Que la voix de Christian était douce… et que son sexe était dur… !

– Et… et quand tu lui as fait ta demande ? Pourquoi tu ne m’as rien dit, Monique ?

– Ça s’est décidé hier soir, juste avant que vous arriviez, Cathy ! J’ai pas eu le temps ! Et pis… j’ai pas eu droit à une demande en bonne et due forme… !

Le Balafré tomba dans le piège grossier que je venais de lui tendre.

– Comment ça ? ! Je ne t’ai pas fait ma demande ?

– Pas avec la manière, je veux dire… pas comme on le fait quand on est bien élevé… dans le grand monde…

Il fit mine de poser un genou à terre, mais je l’interrompis d’un geste ferme. Je me levai, jetai un regard gourmand sur la queue  gonflée, dressée et luisante de Christian, proposai à Catherine d’observer la scène « si Aloune et Christian te laissent un peu de répit » et entraînai le Balafré dans le salon où elle avait fêté ses 33 ans.

En descendant l’escalier, il me dit qu’il aimait ma folie, je lui répondis que je l’aimais tout court. Il m’enlaça, me plaqua contre le mur. « Je vais te faire la plus belle demande en mariage du monde, ma Monique ! » Je ne sais pas si ce fut la plus belle des demandes en mariage du monde, mais bon sang, que je l’ai aimée… !

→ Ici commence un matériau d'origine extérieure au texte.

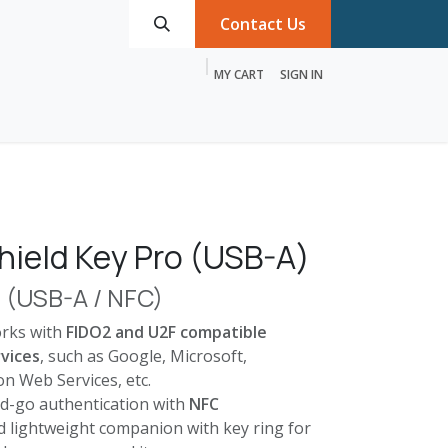
Contact Us
MY CART
SIGN IN
roducts
Services
Discover MTRIX
hield Key Pro (USB-A)
o (USB-A / NFC)
orks with
FIDO2 and U2F compatible
vices
, such as Google, Microsoft,
n Web Services, etc.
d-go authentication with
NFC
nd lightweight companion with key ring for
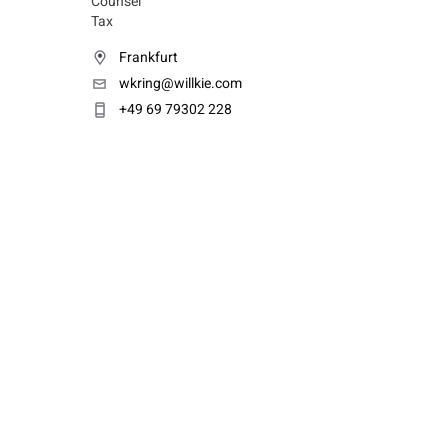
Counsel
Tax
Frankfurt
wkring@willkie.com
+49 69 79302 228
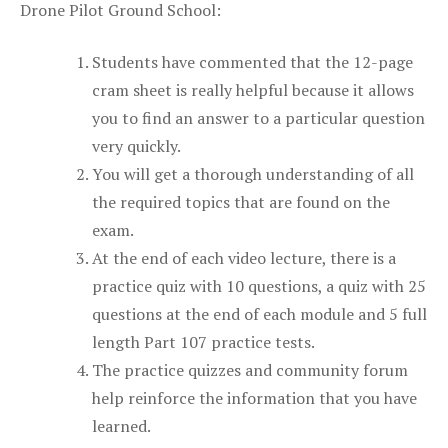
Drone Pilot Ground School:
Students have commented that the 12-page
cram sheet is really helpful because it allows
you to find an answer to a particular question
very quickly.
You will get a thorough understanding of all
the required topics that are found on the
exam.
At the end of each video lecture, there is a
practice quiz with 10 questions, a quiz with 25
questions at the end of each module and 5 full
length Part 107 practice tests.
The practice quizzes and community forum
help reinforce the information that you have
learned.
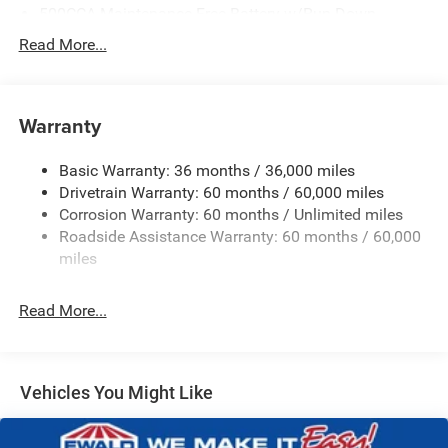
500CCA Maintenance-Free Battery w/Run Down
Protection
Read More...
180 Amp Alternator
Towing Equipment -inc: Trailer Sway Control
Gas-Pressurized Shock Absorbers
Warranty
Front And Rear Anti-Roll Bars
Basic Warranty: 36 months / 36,000 miles
Electric Power-Assist Steering
Drivetrain Warranty: 60 months / 60,000 miles
13.5 Gal. Fuel Tank
Corrosion Warranty: 60 months / Unlimited miles
Dual Stainless Steel Exhaust w/Chrome Tailpipe
Roadside Assistance Warranty: 60 months / 60,000
Finisher
miles
Permanent Locking Hubs
Strut Front Suspension w/Coil Springs
Read More...
Multi-Link Rear Suspension w/Coil Springs
4-Wheel Disc Brakes w/4-Wheel ABS, Front Vented
Discs, Brake Assist, Hill Hold Control and Electric
Vehicles You Might Like
Parking Brake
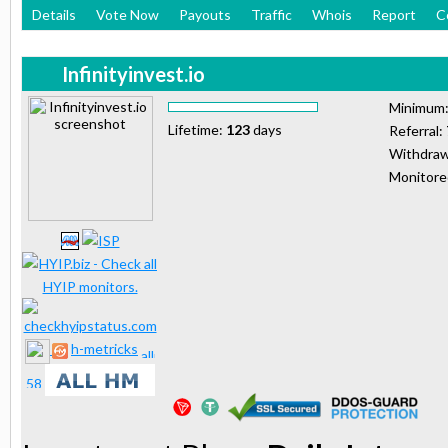
Details
Vote Now
Payouts
Traffic
Whois
Report
C
Infinityinvest.io
Minimum
Lifetime:
123
days
Referral:
Withdraw
Monitor
h-metricks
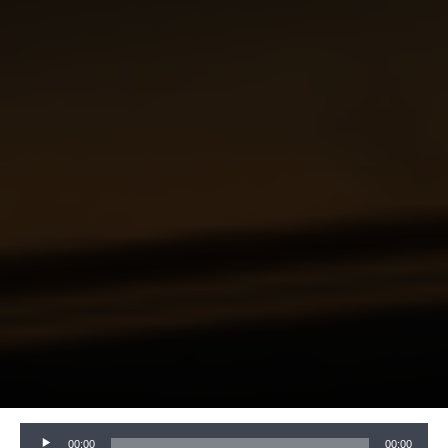
Audio
00:00
00:00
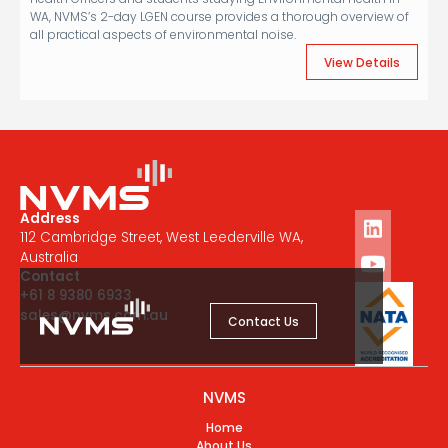
WA, NVMS’s 2-day LGEN course provides a thorough overview of
all practical aspects of environmental noise.
View Details
Address
112 Cambridge Street, West Leederville WA,
Australia
Contact
+61 8 9380 6933
sales@nvms.com.au
Contact Us
NVMS
Home
About Us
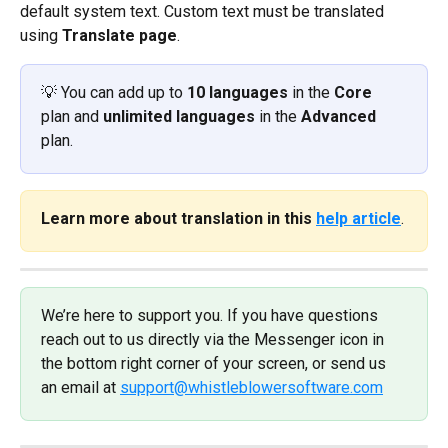
default system text. Custom text must be translated 
using 
Translate page
.
💡 You can add up to 
10 languages
 in the 
Core
plan and 
unlimited languages
 in the 
Advanced
plan.
Learn more about translation in this 
help article
.
We’re here to support you. If you have questions 
reach out to us directly via the Messenger icon in 
the bottom right corner of your screen, or send us 
an email at 
support@whistleblowersoftware.com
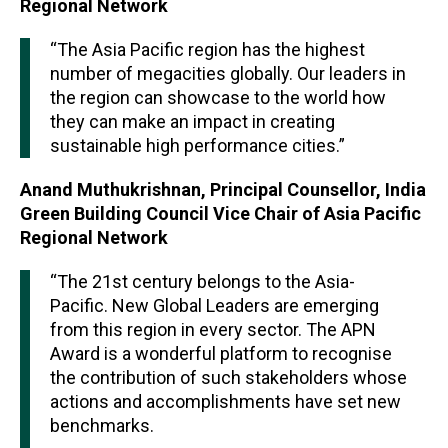
Regional Network
“The Asia Pacific region has the highest
number of megacities globally. Our leaders in
the region can showcase to the world how
they can make an impact in creating
sustainable high performance cities.”
Anand Muthukrishnan, Principal Counsellor, India
Green Building Council Vice Chair of Asia Pacific
Regional Network
“The 21st century belongs to the Asia-
Pacific. New Global Leaders are emerging
from this region in every sector. The APN
Award is a wonderful platform to recognise
the contribution of such stakeholders whose
actions and accomplishments have set new
benchmarks.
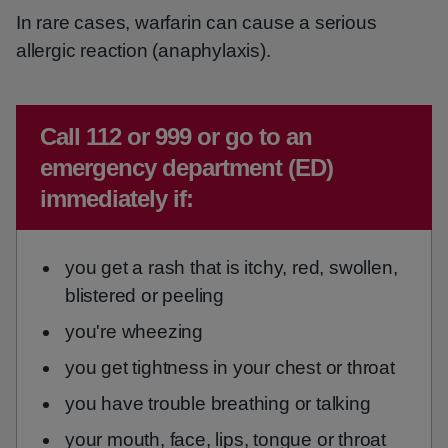
In rare cases, warfarin can cause a serious
allergic reaction (anaphylaxis).
Emergency action required:
Call 112 or 999 or go to an
emergency department (ED)
immediately if:
you get a rash that is itchy, red, swollen,
blistered or peeling
you're wheezing
you get tightness in your chest or throat
you have trouble breathing or talking
your mouth, face, lips, tongue or throat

À sa demande, je m’étais allongée sur le dos, je regardais le plafond, il écarta mes cuisses, sa cicatrice n’avait jamais été aussi visible, ses mains couraient le long de mes jambes, puis elles me fouillèrent avant de caresser mes seins.

– Veux-tu être ma femme ?

– Mmoui…

Je répondis à son interrogation muette.

– Je sais que tu peux mieux faire…

Comme toujours, le Balafré se glissa immédiatement dans le rôle que je lui proposai. De son gland, il caressa ma fente, du clito jusqu’au vagin.

– Veux-tu être ma femme ?

Sur le ton de « c’est déjà un peu mieux », je répondis

– Mmm… oui…

Il me fit le clin d’œil de « ah, c’est comme ça que tu le prends ? », mit son gland à l’entrée de mon vagin.

– Monique, veux-tu… HAN ! … bien m’épouser ?

– OUI !

– J’ai pas bien entendu… !

Il se retira et recommença son manège, une fois, dix fois, jusqu’à ce que je crie à pleins poumons, jusqu’à ce que je jouisse… Enfin satisfait, il leva les yeux au plafond et demanda aux trois autres de nous rejoindre.

Alain arriva seul, Christian et Catherine préféraient rester là-haut, à observer la scène et lui avaient demandé de « bénir nos fiançailles »… Quelle bonne idée ! Je leur envoyai un baiser, en soufflant avec toute la force de mon amour dans le creux de ma main. Alain n’eut pas besoin de se branler très longtemps, il aspergea mon corps, mon visage, « ouvre ta bouche, Monique » et c’est ainsi que je fus officieusement fiancée au Balafré.